▸ **EXTRACT TO READ**

--- START ---

# How to make XBox 360 remote controller?



## Frankie's Girl (Aug 27, 2007)

Do you mean a costume for him to wear?


----------



## stay-at-home mom (Sep 24, 2009)

*Yes, an XBox 360 controller to wear*

A supersized XBox 360 controller.


----------



## Frankie's Girl (Aug 27, 2007)

If it was me, I'd try using either foam (like the couch cushion stuff) and sewing a cover out of fabric with the details in different colored fabric panels. 

You could try making it out of paper maché - but the frame for the maché is a booger... maybe chickenwire, but you'd have to do fittings with him and make sure that the openings for his arms/legs/head are well cushioned and padded so as not to scratch him up. 

I'm sure someone else will have a better solution....


----------



## ruggerz (Nov 3, 2008)

Xbox Costume

this?


Bit of a tricky one,,,

Ruggerz


----------



## bodysnatcher666 (Nov 3, 2008)

wow that is a hard on to do just because of the shape!!! the one above is the old xbox not the 360.... lol i am a gamer i am thinking of something for you. what did u make the wii out of last year? all you need to do is use that same concept, make a hole for the head and paint the green and silver x has if the head was the power up/ menu botton. amd the arms as the 2 joysticks


----------



## bodysnatcher666 (Nov 3, 2008)

--- END ---

▸ **EXTRACTED ENTRIES**
--- START ---

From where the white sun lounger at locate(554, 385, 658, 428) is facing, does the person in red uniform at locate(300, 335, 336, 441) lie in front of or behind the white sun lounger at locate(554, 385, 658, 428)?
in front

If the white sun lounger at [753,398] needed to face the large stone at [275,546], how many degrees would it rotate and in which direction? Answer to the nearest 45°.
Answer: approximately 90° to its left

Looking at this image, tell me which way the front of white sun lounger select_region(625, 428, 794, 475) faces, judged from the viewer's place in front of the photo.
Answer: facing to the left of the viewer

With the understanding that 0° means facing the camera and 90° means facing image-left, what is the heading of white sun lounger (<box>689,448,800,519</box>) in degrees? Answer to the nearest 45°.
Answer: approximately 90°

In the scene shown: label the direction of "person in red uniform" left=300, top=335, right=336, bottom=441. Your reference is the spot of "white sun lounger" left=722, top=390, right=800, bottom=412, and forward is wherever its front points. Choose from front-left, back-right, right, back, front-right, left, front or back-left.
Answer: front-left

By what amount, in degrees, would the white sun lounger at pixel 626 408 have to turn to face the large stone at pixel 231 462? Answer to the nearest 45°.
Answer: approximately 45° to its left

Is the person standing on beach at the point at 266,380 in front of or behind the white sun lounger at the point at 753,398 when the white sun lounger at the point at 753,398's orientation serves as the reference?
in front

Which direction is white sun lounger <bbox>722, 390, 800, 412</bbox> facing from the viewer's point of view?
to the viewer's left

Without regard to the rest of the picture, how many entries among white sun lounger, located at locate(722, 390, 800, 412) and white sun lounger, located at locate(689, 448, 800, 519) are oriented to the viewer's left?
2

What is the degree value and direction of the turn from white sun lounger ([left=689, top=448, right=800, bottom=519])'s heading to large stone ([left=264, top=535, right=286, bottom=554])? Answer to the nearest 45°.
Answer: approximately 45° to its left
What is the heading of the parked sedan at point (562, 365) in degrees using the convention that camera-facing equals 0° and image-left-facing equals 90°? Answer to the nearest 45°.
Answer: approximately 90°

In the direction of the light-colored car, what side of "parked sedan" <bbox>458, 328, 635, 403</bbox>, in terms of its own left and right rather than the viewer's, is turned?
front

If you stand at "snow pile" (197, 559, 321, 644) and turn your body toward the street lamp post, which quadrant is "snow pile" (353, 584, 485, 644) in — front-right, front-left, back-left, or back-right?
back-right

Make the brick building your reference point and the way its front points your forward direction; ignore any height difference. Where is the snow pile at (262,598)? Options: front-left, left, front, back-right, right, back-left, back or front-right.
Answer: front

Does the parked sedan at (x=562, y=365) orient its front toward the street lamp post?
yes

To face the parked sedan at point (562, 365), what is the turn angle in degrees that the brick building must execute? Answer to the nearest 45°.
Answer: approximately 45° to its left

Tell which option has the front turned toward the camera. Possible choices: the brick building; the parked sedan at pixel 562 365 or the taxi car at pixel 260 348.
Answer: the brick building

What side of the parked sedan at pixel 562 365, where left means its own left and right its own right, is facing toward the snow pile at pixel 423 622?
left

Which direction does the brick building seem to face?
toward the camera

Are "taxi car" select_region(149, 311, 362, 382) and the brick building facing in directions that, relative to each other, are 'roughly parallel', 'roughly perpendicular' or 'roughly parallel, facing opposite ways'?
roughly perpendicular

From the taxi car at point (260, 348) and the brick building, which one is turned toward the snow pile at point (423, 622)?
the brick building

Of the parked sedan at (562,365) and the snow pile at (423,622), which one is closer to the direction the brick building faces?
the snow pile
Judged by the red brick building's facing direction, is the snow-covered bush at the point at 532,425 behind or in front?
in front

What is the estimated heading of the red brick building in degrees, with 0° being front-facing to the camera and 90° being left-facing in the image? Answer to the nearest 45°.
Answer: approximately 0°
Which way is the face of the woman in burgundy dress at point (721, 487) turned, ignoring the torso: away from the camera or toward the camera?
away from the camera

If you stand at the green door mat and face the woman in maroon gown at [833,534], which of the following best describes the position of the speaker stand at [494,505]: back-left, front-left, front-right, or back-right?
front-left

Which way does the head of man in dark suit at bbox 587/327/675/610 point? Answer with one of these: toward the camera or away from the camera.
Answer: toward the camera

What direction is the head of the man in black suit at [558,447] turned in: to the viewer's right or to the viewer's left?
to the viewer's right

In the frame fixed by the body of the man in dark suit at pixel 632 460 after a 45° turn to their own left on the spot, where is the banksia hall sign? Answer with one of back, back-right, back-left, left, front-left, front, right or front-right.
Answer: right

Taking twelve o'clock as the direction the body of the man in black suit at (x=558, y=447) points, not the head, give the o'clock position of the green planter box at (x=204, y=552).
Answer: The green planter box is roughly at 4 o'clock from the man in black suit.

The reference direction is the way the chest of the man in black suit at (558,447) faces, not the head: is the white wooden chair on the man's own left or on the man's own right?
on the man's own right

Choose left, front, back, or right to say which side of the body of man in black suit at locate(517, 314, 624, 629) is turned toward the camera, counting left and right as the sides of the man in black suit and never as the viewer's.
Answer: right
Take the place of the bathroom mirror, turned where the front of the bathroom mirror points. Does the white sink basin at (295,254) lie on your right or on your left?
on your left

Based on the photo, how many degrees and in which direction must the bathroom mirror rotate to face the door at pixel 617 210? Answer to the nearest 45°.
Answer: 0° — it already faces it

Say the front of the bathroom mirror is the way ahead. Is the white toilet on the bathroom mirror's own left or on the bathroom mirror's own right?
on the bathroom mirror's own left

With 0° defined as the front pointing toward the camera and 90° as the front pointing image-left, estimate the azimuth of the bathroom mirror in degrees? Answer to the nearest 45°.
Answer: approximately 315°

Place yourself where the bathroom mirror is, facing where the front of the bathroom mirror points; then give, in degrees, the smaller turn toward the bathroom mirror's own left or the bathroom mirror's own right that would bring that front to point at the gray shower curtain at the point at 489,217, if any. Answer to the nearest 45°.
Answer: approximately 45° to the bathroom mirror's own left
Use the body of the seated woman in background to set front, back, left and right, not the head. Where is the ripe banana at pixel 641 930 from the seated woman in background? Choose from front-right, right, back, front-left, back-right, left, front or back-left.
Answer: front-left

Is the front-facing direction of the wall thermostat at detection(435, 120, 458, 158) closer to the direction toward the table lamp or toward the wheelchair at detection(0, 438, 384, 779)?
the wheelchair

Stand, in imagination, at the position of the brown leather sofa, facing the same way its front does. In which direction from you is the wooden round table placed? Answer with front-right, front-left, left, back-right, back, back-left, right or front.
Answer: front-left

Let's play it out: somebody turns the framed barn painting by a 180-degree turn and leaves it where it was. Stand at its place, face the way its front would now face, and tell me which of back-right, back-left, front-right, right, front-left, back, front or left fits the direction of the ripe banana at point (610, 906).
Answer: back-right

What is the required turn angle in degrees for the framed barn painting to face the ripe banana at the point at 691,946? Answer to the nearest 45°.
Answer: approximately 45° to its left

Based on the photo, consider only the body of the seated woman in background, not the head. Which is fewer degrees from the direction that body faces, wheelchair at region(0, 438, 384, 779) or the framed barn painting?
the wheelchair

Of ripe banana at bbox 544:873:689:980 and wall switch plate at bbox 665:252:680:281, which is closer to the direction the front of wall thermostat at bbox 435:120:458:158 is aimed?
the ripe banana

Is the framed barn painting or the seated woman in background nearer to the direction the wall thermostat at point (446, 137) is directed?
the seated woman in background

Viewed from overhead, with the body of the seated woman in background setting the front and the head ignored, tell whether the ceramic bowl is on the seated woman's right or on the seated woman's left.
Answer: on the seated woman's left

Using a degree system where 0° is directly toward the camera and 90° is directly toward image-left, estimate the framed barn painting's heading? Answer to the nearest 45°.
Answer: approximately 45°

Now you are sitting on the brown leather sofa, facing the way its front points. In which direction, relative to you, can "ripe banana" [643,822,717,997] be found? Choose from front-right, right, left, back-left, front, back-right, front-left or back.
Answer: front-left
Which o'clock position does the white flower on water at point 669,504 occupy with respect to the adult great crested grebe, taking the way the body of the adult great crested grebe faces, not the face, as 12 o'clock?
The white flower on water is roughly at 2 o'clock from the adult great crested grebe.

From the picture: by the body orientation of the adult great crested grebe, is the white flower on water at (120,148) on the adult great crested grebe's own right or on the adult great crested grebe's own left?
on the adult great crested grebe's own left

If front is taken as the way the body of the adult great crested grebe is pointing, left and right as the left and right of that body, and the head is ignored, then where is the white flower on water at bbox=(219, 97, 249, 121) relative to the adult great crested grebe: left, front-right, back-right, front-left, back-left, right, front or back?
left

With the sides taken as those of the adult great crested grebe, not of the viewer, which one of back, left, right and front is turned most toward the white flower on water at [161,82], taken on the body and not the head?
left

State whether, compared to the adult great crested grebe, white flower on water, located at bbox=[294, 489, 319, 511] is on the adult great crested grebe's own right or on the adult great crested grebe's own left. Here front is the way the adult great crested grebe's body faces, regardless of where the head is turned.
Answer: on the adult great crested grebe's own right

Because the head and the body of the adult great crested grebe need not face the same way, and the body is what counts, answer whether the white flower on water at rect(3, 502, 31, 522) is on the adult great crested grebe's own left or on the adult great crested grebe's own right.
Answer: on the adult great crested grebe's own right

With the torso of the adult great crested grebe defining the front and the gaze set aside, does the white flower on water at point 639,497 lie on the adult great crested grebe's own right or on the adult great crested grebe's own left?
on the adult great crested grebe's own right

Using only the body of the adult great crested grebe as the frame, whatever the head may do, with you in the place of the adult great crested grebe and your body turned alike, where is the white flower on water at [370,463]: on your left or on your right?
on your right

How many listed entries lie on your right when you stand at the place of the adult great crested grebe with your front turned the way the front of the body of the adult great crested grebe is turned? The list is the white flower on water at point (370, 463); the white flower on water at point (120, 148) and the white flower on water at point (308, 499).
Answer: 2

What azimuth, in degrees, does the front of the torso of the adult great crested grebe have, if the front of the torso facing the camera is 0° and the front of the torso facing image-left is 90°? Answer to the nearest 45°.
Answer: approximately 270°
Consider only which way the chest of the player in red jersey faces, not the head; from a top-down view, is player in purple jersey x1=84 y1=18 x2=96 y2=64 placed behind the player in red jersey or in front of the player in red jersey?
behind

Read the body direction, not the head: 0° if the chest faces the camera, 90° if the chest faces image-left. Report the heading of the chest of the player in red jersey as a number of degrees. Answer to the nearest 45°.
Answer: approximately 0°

--- END ---

▸ **TASK INSTRUCTIONS**
A – Give again the passage of the costume thread that begins at the words "If it was me, I'd" and stops after "scratch him up.".
B – Answer these from the costume thread:
(i) What material does Frankie's Girl first suggest for the controller?
(ii) What does bodysnatcher666 say the one posted above is?
(iii) In bodysnatcher666's idea, what would the arms be?
The records are separate material, unrelated to the costume thread.

▸ **RESPONSES BY ITEM NUMBER**
A –
If it was me, I'd try using either foam (like the couch cushion stuff) and sewing a cover out of fabric with the details in different colored fabric panels. 

You could try making it out of paper maché - but the frame for the maché is a booger... maybe chickenwire, but you'd have to do fittings with him and make sure that the openings for his arms/legs/head are well cushioned and padded so as not to scratch him up.

B –
(i) Foam, like couch cushion stuff, with a sewn fabric cover.
(ii) The old Xbox, not the 360.
(iii) The two joysticks.